Gurdip Uppal, PhD
Gurdip Uppal, Georg K. Gerber
Georg K. Gerber
Research Category: Digital Health, Imaging, and Informatics
The microbiome, or collection of commensal micro-organisms that live on and within us, is extremely complex and plays key roles in many prevalent human diseases. Spatial structuring of the microbiome affects interactions and underlying community functions, which are critical to understand for purposes of altering the microbiome to treat and prevent diseases. However, little is known about the in vivo biogeography of the microbiome. Metagenomic plot sampling by sequencing (MaPS-seq) data is a novel culture-independent method that can characterize the spatial organization of an entire microbiome at micron-scale resolution, but produces data that is noisy and can be difficult to interpret. We present a novel computational method, based on embedded topic models, that addresses the challenges of analyzing MaPS-seq data, producing interpretable probabilistic maps of spatial organization among microbes and recovering distinct community subtypes. To solve the difficult inference task of combining spatial structure and community subtypes, we developed a new Markov Chain Monte Carlo-based inference algorithm that uses Polya-Gamma auxiliary variables. We demonstrate our method’s ability to provide new insights into the spatial organization of the microbiome along the murine intestinal tract, and how dietary changes alter spatial organization in the lower gastrointestinal tract.

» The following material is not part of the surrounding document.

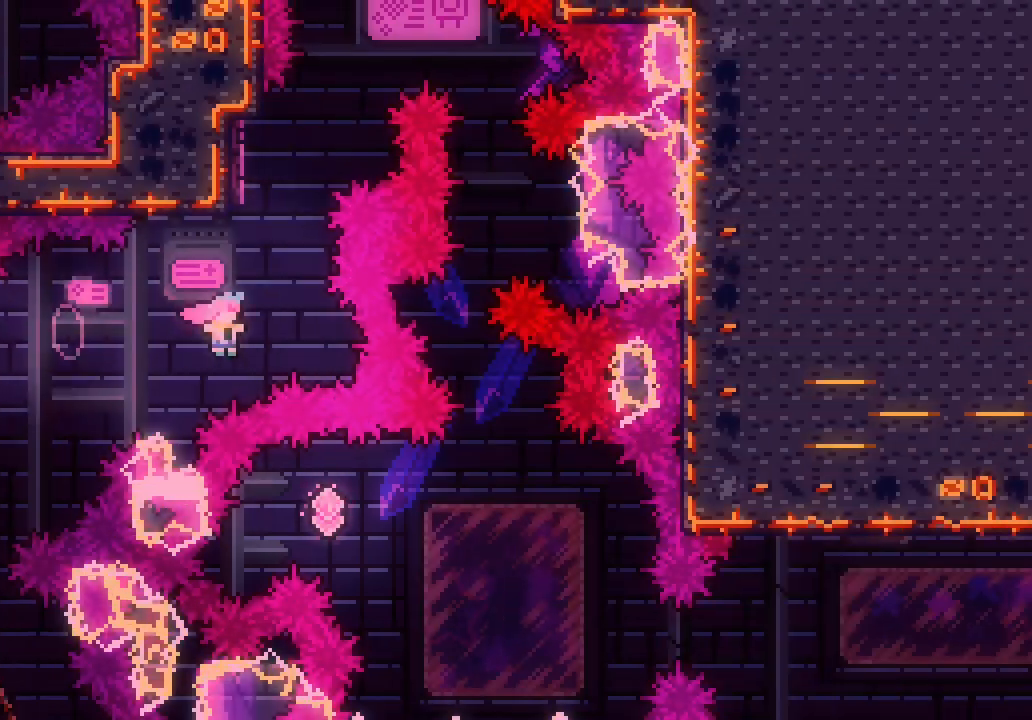
{"keys": ["jump3", "right"], "events": [[17, "up", "down"], [33, "dash", "down"], [33, "right", "up"], [217, "dash", "up"], [250, "right", "down"], [267, "jump3", "down"], [317, "up", "up"]]}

Our microbiomes, or communities of trillions of beneficial micro-organisms that live on and within us, have been shown to play key roles in human health and disease. These microbial communities exhibit intricate spatial organization, which influences how the microbes interact with each other and with us, their host. Understanding this spatial organization is an important step to unlocking the potential of the microbiome to improve human health, because it can allow us, for instance, to predict which microbes can effectively colonize our bodies and prevent pathogenic bacteria such as C. difficile from infecting us. However, little is known about the spatial organization of the microbiome. In this work, we present a new computer-based method that analyzes data from an experimental method that measures detailed information about the spatial structure of microbiomes. Our method addresses challenges in analyzing this data, which is noisy and can be difficult to interpret, by automatically deducing the spatial relationships between microbes and finding sub-communities of microbes. We demonstrate our method’s ability to provide new insights into the spatial organization of the microbiome along the intestinal tract, and how dietary changes alter spatial organization in the lower gastrointestinal tract.